Much has been said and written about our divided society, in which there appears to be more tension than ever. The nation is angry, and America’s polarized discourse leaves many Americans rightfully fearing for the future.
Some claim the contemporary ideology underlying this division derives from cultural Marxism, a contentious term that refers to the strategy propounded by new left-wing theorists in the last century to use the institutions of a society’s culture to bring about revolution.
Cultural Marxism had its roots in the political philosophy propounded by far-left thinkers known as the Frankfurt School. Founded in Germany in 1923, the “Institute for Social Research” was the official name for a group of intellectuals who would play an important role in Europe and the U.S. Among their ideas was to dismantle and undermine the totality of a capitalist society.
Fleeing Hitler in the 1930s, these German academics first set up shop at Columbia University in New York City and then, beginning in 1940, in California.
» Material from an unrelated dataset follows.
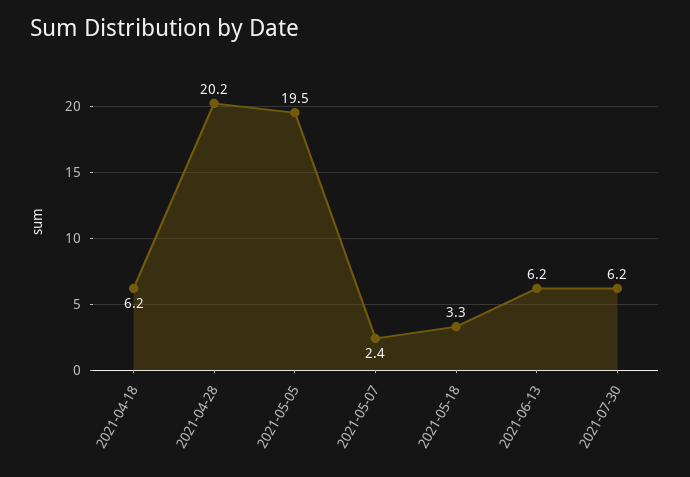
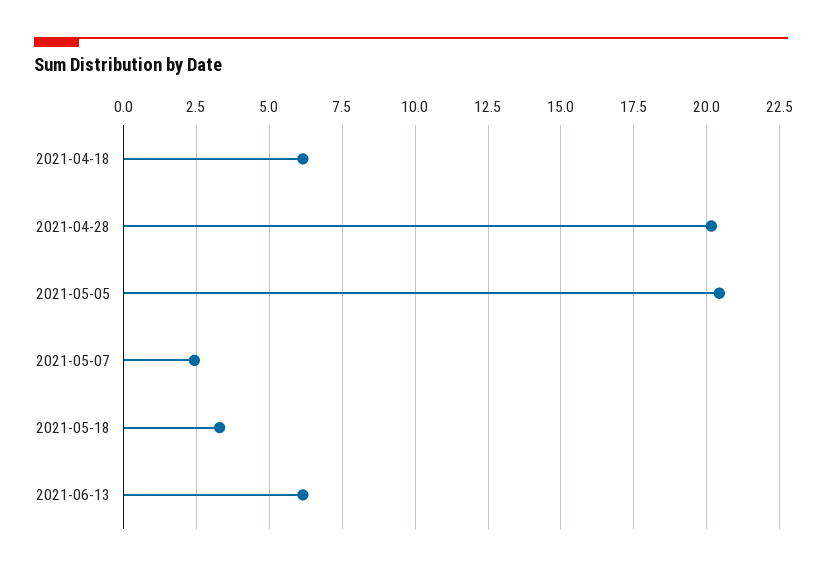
2021-05-05: 19.5 -> 20.5
2021-07-30: 6.2 -> none

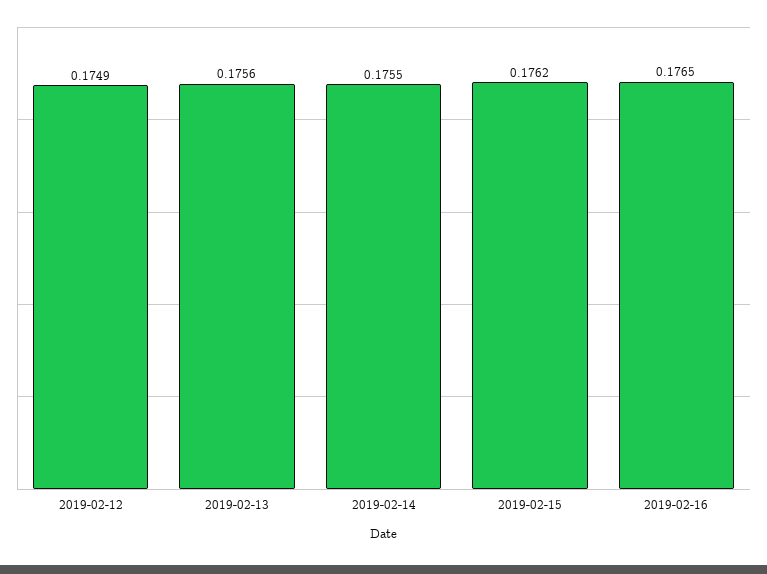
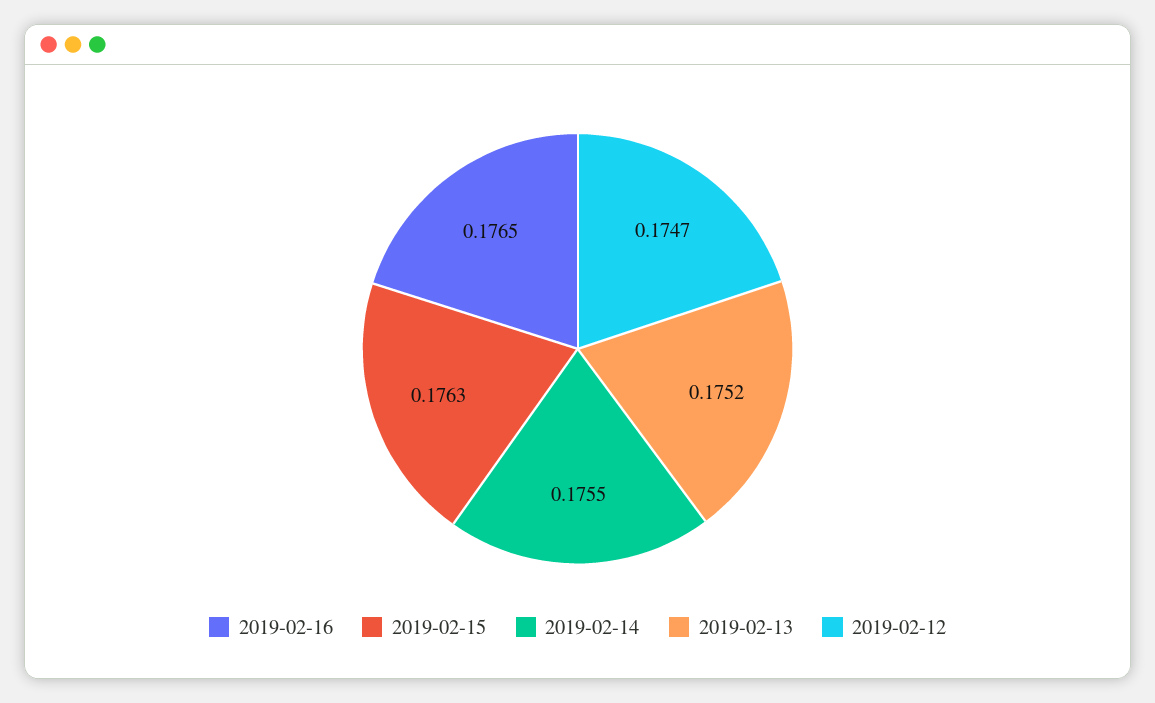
2019-02-12: 0.1749 -> 0.1747
2019-02-13: 0.1756 -> 0.1752
2019-02-15: 0.1762 -> 0.1763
They identified popular culture as wielding a pervasive influence that conditioned the masses into acceptance of capitalist society.
From the 1960s onwards, the strategy was to infiltrate and eventually dominate social and cultural institutions, and thereby achieve cultural hegemony. Rather than the class warfare and the plight of workers, which was the focus of classical Marxist thinkers, they concentrated on areas such as racial, ethnic, and gender warfare, and identity politics.
The Frankfurt School’s new-left intellectuals realized that a Soviet-style revolution was not attractive to democratic Western societies and was unlikely to succeed. Conditions for the working class were improving due to trade union representation and an expanding franchise, among other things. Communism held little appeal to the industrial working class in whose name it had been invented.
They understood that culture mass produces consent for the West’s political system, and political revolution would be impossible without a cultural revolution. A successful revolution requires not just seizing political and economic power, but also conquest of the culture, broadly defined as everything from art and entertainment to social and sexual norms. The 1960s radical left-wing German student leader Rudi Dutschke described the strategy of capturing society’s commanding heights as the “long march through the institutions.” A cultural revolution to be achieved by using existing institutions, not overthrowing them.
The outcome of the culture war, like all wars, is wholly uncertain. But what is certain is that the late great Sen. Daniel Patrick Moynihan was right when he said “The central conservative truth is that it is culture, not politics, that determines the success of a society. The central liberal truth is that politics can change a culture and save it from itself.”
In plain terms, if you capture culture, politics will surely follow.